I have talked my boss into a 400GB LTO drive, but it wont be long before we hit the limits on this.

Thanks for the comments.
 
I agree with 'lwcomputing' in that I've never seen a 2:1 compression, either software or hardware, and depends on the type of data in which you backup. I've noticed that backups of Mac OS X don't seem to compress as well, along with all of our software backups (ISO images pretty much already compressed). For jobs over 250 gb I have 2 tapes just incase.
 
Use compression ONLY if you must ($20 buck is cheap for 200Gb tape) see - Ebay)
We have found that using compression of data to the tape takes alot longer to backup, and alot longer to restore due to the mathematical overhead required for that feature - and it isn't reliable.
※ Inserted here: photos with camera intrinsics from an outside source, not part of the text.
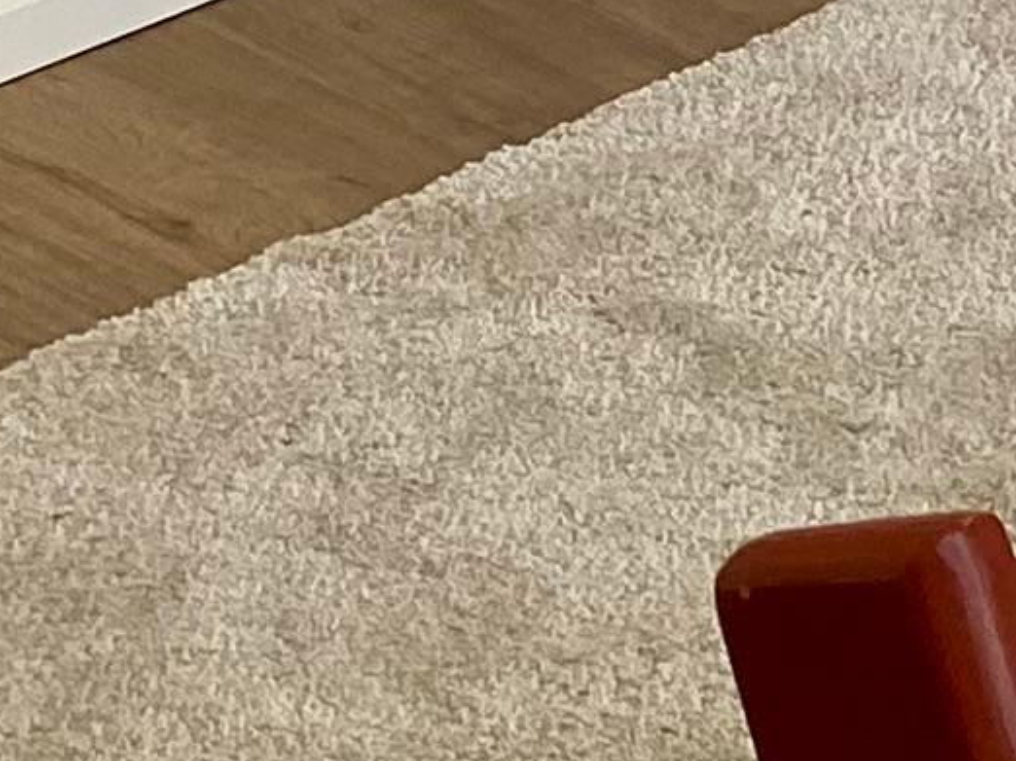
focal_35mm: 201
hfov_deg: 9.4
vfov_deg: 6.6
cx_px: 1777
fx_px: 5897
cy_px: -1685
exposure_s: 1/100
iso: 100
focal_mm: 4.25
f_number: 1.8
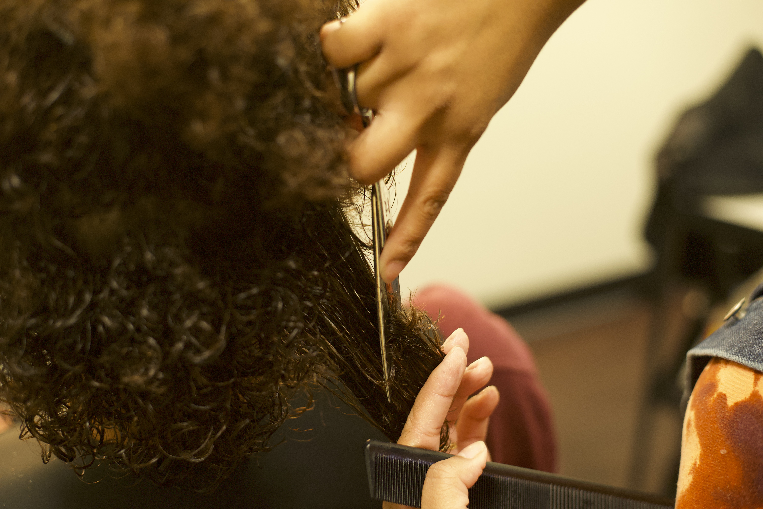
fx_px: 1060
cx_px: 382
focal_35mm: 50
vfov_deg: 27.0
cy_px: 254
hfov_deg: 39.6
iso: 2000
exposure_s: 1/160
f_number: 2.5
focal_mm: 50
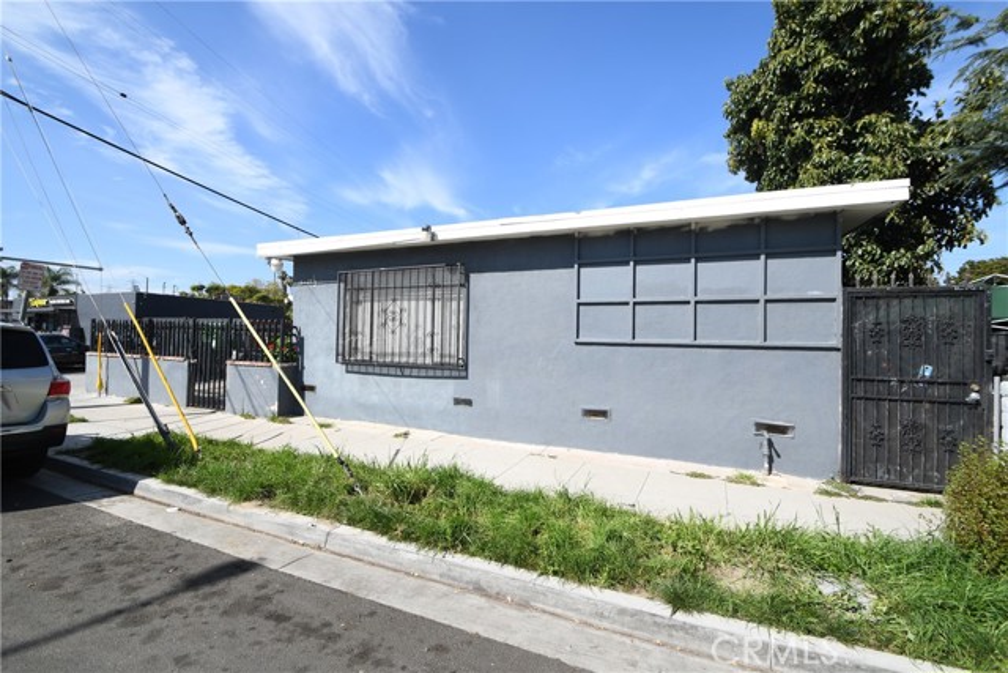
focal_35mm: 15
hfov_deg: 100.4
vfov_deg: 77.4
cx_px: 504
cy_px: 336
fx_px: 420
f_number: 7.1
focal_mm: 10
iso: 100
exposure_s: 1/320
The data is just packed too tightly together, which leads to eventual bit-migration across the surface of the media and data loss.

Our motto: "Use it if you can afford to lose it"

Buy a bunch of additional tapes and be safe ;-)
 
I am able to get anywhere from 200GB to 600GB on an LTO2 tape, depending on what is being backed up. I have seen as high as 900GB on a single LTO2 tape.

Databases (exchange, sql, oracle etc) don't typically compress well. I see the most compression on servers where I really am just backing up the file system.

We are going to LTO4 in the next few weeks. If anyone has any experience that they would like to share regarding compression ratios with LTO4, I would love to hear them.
 
You could always explore a D2D backup option? Native capacity of SATA HD's is at 1 TB. And no expsnive tape drive to purchase. No SCSI cards to purchase.

Check out CRU-Data Port. They have some interesting hot swap USB hard drive solutions that might work a little better than your tapes and take the whole compression issue out of the equation. The speed is good too because they are USB 2.0.